We account for our Class A ordinary shares subject to possible redemption in accordance with the guidance in ASC Topic 480 "Distinguishing Liabilities from Equity." Class A ordinary shares subject to mandatory redemption (if any) are classified as liability instruments and are measured at fair value. Conditionally redeemable Class A ordinary shares (including Class A ordinary shares that feature redemption rights that are either within the control of the holder or subject to redemption upon the occurrence of uncertain events not solely within our control) are classified as temporary equity. At all other times, Class A ordinary shares are classified as shareholders' equity. Our Class A ordinary shares feature certain redemption rights that are considered to be outside of our control and subject to the occurrence of uncertain future events. Accordingly, as of Initial Public Offering, 20,000,000 Class A ordinary shares subject to possible redemption are presented as temporary equity, outside of the shareholders' deficit section of the Company's balance sheets.

We recognized changes in redemption value immediately as they occur and adjusts the carrying value of the Class A ordinary shares subject to possible redemption to equal the redemption value at the end of each reporting period. This method would view the end of the reporting period as if it were also the redemption date for the security. Effective with the closing of the Initial Public Offering, we recognized the accretion from initial book value to redemption amount, which resulted in charges against additional paid-in capital (to the extent available) and accumulated deficit.

Net Income (Loss) Per Ordinary Share

We comply with accounting and disclosure requirements of FASB ASC Topic 260, "Earnings Per Share." We have two classes of shares, which are referred to as Class A ordinary shares and Class B ordinary shares. Income and losses are shared pro rata between the two classes of shares. This presentation assumes a business combination as the most likely outcome. Net income (loss) per ordinary share is calculated by dividing the net income (loss) by the weighted average ordinary shares outstanding for the respective period.

The calculation of diluted net income (loss) per ordinary share does not consider the effect of the warrants issued in connection with the Initial Public Offering and the Private Placement to purchase an aggregate of 8,333,333 Class A ordinary shares in the calculation of diluted income (loss) per share, because their exercise is contingent upon future events and their inclusion would be anti-dilutive under the treasury stock method. As a result, diluted net income (loss) per share is the same as basic net income (loss) per share for the year ended December 31, 2022 and for the period from February 5, 2021 (inception) through December 31, 2021. Accretion associated with the redeemable Class A ordinary shares is excluded from earnings per share as the redemption value approximates fair value.

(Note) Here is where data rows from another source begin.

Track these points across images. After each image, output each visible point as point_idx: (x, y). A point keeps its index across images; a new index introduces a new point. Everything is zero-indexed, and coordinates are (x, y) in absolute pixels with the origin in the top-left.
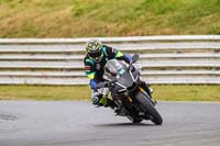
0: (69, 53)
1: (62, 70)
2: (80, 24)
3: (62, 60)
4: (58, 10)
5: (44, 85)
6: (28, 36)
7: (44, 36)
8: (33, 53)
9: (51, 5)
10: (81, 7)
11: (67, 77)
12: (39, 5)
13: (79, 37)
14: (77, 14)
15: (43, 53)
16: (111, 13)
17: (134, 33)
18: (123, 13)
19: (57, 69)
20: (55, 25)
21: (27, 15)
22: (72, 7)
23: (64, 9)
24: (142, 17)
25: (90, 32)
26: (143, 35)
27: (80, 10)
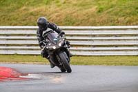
0: (94, 36)
1: (90, 46)
2: (102, 18)
3: (90, 40)
4: (88, 8)
5: (79, 56)
6: (69, 25)
7: (78, 25)
8: (72, 36)
9: (84, 5)
10: (102, 7)
12: (75, 5)
14: (99, 11)
15: (78, 35)
16: (121, 11)
17: (135, 23)
18: (128, 11)
19: (86, 46)
21: (68, 12)
22: (96, 7)
23: (91, 8)
27: (102, 9)
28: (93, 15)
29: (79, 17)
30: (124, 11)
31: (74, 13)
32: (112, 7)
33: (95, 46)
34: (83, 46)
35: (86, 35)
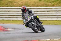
29: (31, 3)
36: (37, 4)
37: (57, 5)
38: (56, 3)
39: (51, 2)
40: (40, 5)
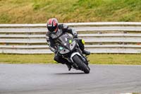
0: (30, 33)
1: (26, 44)
2: (38, 15)
3: (26, 38)
4: (24, 5)
5: (15, 54)
6: (5, 23)
7: (14, 23)
8: (8, 33)
9: (20, 3)
10: (38, 4)
11: (29, 49)
12: (11, 2)
13: (37, 23)
14: (36, 9)
15: (14, 33)
16: (58, 8)
17: (72, 20)
18: (65, 8)
19: (22, 44)
20: (22, 15)
21: (4, 9)
22: (33, 4)
23: (27, 5)
24: (78, 10)
25: (44, 20)
26: (78, 22)
27: (38, 6)
28: (29, 13)
29: (15, 15)
30: (61, 8)
31: (10, 10)
32: (48, 4)
33: (31, 44)
34: (19, 44)
35: (23, 33)
36: (28, 17)
37: (76, 19)
38: (73, 15)
39: (60, 13)
40: (35, 20)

                                       62




Recent Accounting Pronouncements

In June 2022, the FASB issued ASU 2022-03, ASC Subtopic 820 "Fair Value Measurement of Equity Securities Subject to Contractual Sale Restrictions". The ASU amends ASC 820 to clarify that a contractual sales restriction is not considered in measuring an equity security at fair value and to introduce new disclosure requirements for equity securities subject to contractual sale restrictions that are measured at fair value. The ASU applies to both holders and issuers of equity and equity-linked securities measured at fair value. The amendments in this ASU are effective for the Company in fiscal years beginning after December 15, 2023, and interim periods within those fiscal years. Early adoption is permitted for both interim and annual financial statements that have not yet been issued or made available for issuance. The Company is still evaluating the impact of this pronouncement on the financial statements.

Management does not believe that any other recently issued, but not yet effective, accounting pronouncements, if currently adopted, would have a material effect on the Company's financial statements.

Off-Balance Sheet Arrangements

As of December 31, 2022 and 2021, we did not have any off-balance sheet arrangements as defined in Item 303(a)(4)(ii) of Regulation S-K and did not have any commitments or contractual obligations.